Morson laments that “It is especially sad when translators get the timing of
this sentence wrong. They drag it out, which is like giving a joke a wordy
punch line. In Morison’s version [Walter Morison is an earlier translator of Babel],
“No iron can stab the heart with such force as a period put just at the right place,”
while Vinocur has: “Nothing of iron can breach the human heart with the chill
of a period placed just in time.”
Morson continues. “’Stab’ and ‘breach’ are interpretations;
‘with force’ does not mean icily; the right place is not the right time; and
the word ‘just’ is only implied. For both translators, Babel’s fourteen words
needlessly expand to eighteen. The period arrives, like a bungled witticism, a
bit late.”
Hold it, hold on, hold it; here the nitpicking runs amuck. We are, of course, back here as well to the age old argument, which no one will
ever resolve: how far is the literary translator, in aid of producing
literature in his own language, allowed to get away from the original text?
Morson here is close to demanding literal translation, and literal translation
means literature is lost. Let’s look in some detail at the points he makes.
The idea of the timing of the sentence, how the translators
get the timing all wrong and drag out their sentences. They don’t. In fact, the
two criticized sentences are both good in English. They flow well, they read
well, their timing is fine, they do not drag. David McDuff, a British
translator not mentioned in Morson’s review, has the following: “No iron can
enter the human heart as chillingly as a full stop placed at the right time.”
That “chillingly,” while accurate, does throw a monkey wrench into the rhythm
of the sentence.
Does it matter that Babel has fourteen words, while the
translators V and M have eighteen? Not a jot. Counting the exact number of
words and holding translators to that standard is absurd. And given that
Russian words on average are two to three times longer than English words, the
sentences of V and M come out here sounding shorter and more pithy than Babel’s
original. Note that in Walter Morison’s sentence sixteen words out of the eighteen
have only one syllable. Now, that’s terse, economical Anglo-Saxon writing. By
the way, how many one-syllable words does Babel have in his sentence? Four.
Odd that Prof. Morson leaves out Babel’s “human” (“the human
heart”). Does it matter? Not really. The context tells us quite clearly that
the heart of a monkey or crocodile is not under discussion. I might concede
that the ‘stab’ and ‘breach’ have to go. Then again, I might not. Take a look
at the four sentences, in the four translations given here. McDuff’s
“chillingly” knocks his sentence out of the competition for best rendering. In English Prof. Morson’s
sentence, however, is weaker than either of the other two. Okay, so he made
sure the iron “enters the heart,” as Babel had it. He kept the iciness in there
(I like Vinocur’s use of the word ‘chill’). He insists on “a period placed in
time,” but that phrase is somewhat ambiguous: “in time” as in “just in time,”

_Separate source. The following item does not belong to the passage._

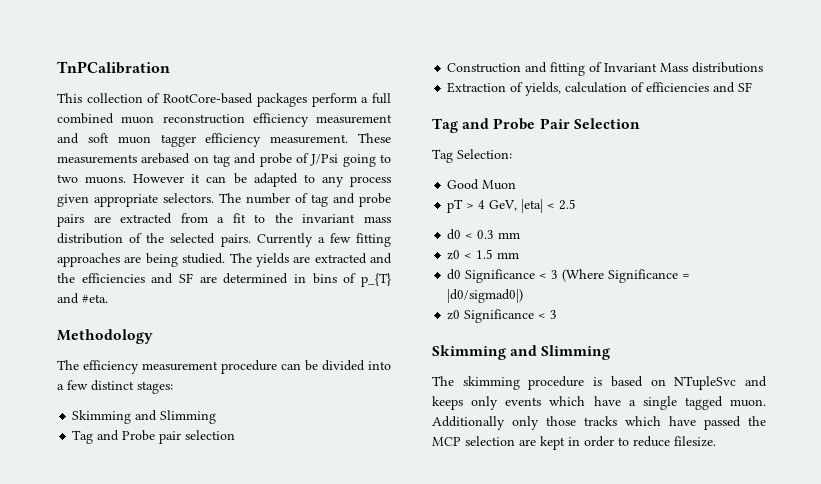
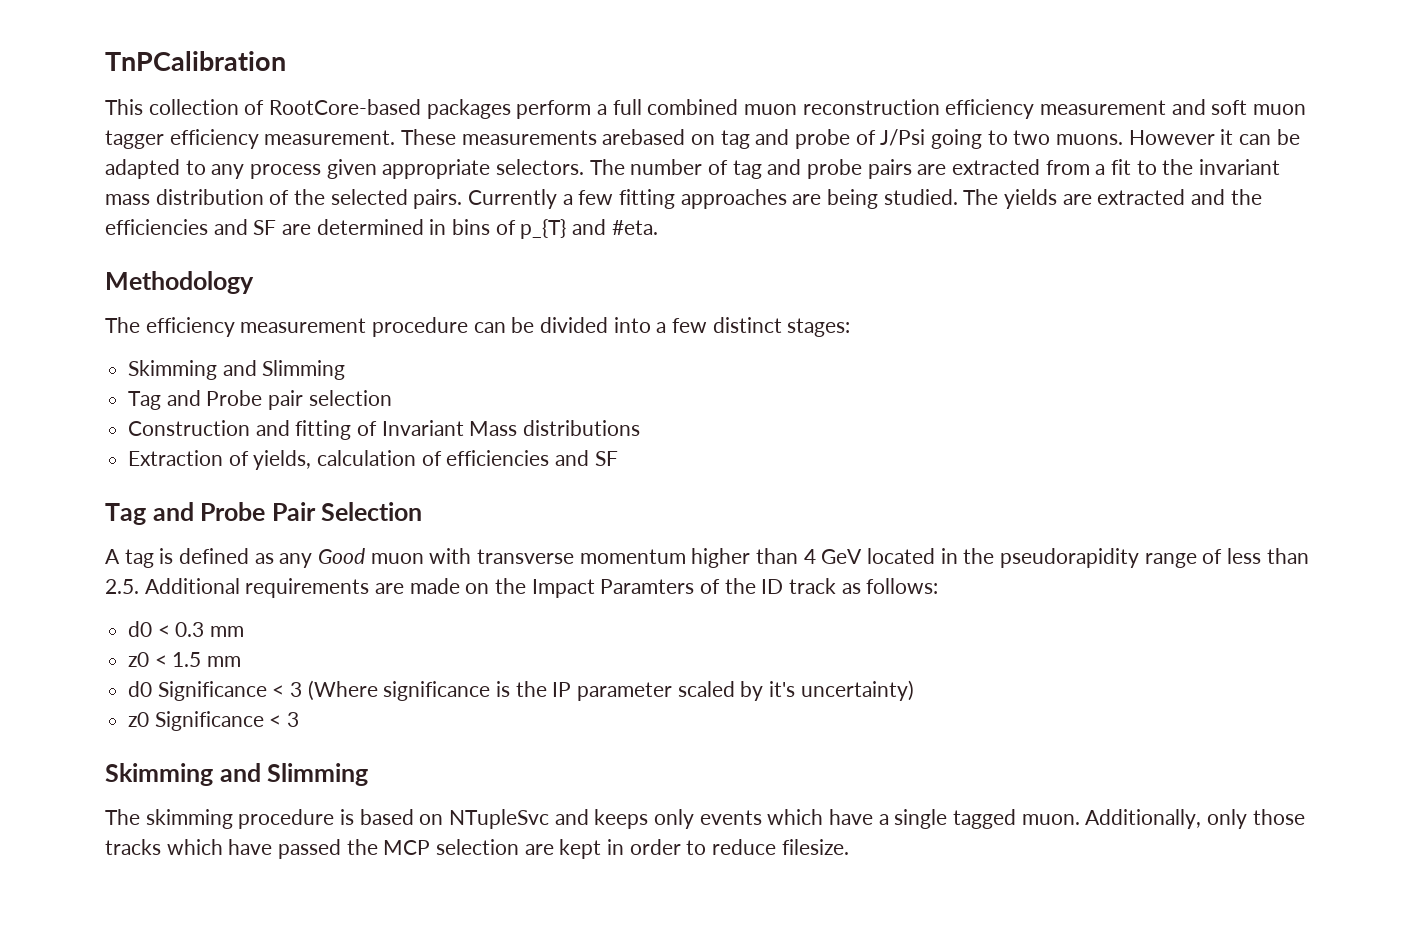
[432,149,512,163] [447,179,517,190] [447,199,577,213] Tag Selection: // Good Muon // pT > 4 GeV, |eta| < 2.5 -> [105,548,1309,568] [105,578,939,598] A tag is defined as any Good muon with transverse momentum higher than 4 GeV located in the pseudorapidity range of less than 2.5. Additional requirements are made on the Impact Paramters of the ID track as follows:
[608,269,691,283] [447,289,524,303] Significance = |d0/sigmad0|) -> [383,680,914,701] significance is the IP parameter scaled by it's uncertainty)
[432,416,505,430] Additionally -> [1085,809,1202,829] Additionally,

or “in time” as “in the realm of time, the thing that passes”?
In a word, Walter Morison’s sentence gets the furthest away from
the original Russian, but Morison’s sentence still does the best job of
expressing, in very good, terse English, the essence of Babel’s thought: No
iron can stab the heart with such force as a period put just at the right
place. It could be slightly improved, perhaps, if we put Vinocur and Morison
together: No iron can stab the human heart with the chill of a period placed
just in time. If Isaac Babel were alive to read that English sentence, I think
he would smile. Down with the literal in literary translation!